Exercise details: Transcribe the items below line for line, without changes, from the first line through the line containing "bedrijfsonderdeel dat zich".

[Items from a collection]
%%
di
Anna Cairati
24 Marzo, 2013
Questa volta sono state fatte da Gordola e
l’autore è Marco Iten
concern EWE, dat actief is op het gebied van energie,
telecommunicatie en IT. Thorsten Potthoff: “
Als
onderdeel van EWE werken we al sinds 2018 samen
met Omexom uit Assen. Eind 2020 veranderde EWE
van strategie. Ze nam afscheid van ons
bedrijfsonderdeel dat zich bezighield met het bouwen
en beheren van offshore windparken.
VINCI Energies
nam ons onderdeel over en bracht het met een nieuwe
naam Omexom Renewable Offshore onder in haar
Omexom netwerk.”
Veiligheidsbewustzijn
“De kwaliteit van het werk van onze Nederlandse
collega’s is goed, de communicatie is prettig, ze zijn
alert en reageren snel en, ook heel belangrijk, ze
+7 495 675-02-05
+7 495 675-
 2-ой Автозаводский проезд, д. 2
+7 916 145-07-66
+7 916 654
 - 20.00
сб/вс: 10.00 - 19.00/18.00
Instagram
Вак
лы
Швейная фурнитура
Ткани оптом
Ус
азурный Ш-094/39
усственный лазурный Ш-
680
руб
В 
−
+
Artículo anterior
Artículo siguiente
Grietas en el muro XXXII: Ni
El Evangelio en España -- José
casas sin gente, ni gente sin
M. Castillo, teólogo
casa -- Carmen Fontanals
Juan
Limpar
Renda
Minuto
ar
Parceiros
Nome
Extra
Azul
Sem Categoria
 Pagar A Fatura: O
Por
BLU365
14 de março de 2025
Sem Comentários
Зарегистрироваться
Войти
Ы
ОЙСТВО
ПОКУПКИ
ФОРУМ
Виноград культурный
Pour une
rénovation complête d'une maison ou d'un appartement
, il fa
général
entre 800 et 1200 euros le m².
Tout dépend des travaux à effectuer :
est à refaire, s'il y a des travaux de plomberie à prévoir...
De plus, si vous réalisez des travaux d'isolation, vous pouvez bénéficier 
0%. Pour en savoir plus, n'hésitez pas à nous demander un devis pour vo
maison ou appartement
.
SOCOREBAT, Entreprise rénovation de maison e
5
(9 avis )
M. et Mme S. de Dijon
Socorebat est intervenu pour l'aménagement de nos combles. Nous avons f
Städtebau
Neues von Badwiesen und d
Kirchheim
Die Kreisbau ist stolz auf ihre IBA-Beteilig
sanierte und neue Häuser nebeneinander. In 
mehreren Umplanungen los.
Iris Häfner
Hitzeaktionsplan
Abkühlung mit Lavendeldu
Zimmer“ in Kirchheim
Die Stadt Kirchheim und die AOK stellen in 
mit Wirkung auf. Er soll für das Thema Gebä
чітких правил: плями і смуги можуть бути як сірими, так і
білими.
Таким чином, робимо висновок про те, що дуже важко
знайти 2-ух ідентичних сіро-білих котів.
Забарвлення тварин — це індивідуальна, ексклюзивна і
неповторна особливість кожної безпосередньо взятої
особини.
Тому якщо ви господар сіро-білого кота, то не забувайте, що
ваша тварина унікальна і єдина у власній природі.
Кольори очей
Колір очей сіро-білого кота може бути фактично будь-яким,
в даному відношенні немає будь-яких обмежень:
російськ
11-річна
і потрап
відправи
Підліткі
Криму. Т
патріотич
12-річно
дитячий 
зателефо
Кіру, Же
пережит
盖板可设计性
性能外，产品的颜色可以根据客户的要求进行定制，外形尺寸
%%
Written answer:
di
Anna Cairati
24 Marzo, 2013
Questa volta sono state fatte da Gordola e
l’autore è Marco Iten
concern EWE, dat actief is op het gebied van energie,
telecommunicatie en IT. Thorsten Potthoff: “
Als
onderdeel van EWE werken we al sinds 2018 samen
met Omexom uit Assen. Eind 2020 veranderde EWE
van strategie. Ze nam afscheid van ons
bedrijfsonderdeel dat zich bezighield met het bouwen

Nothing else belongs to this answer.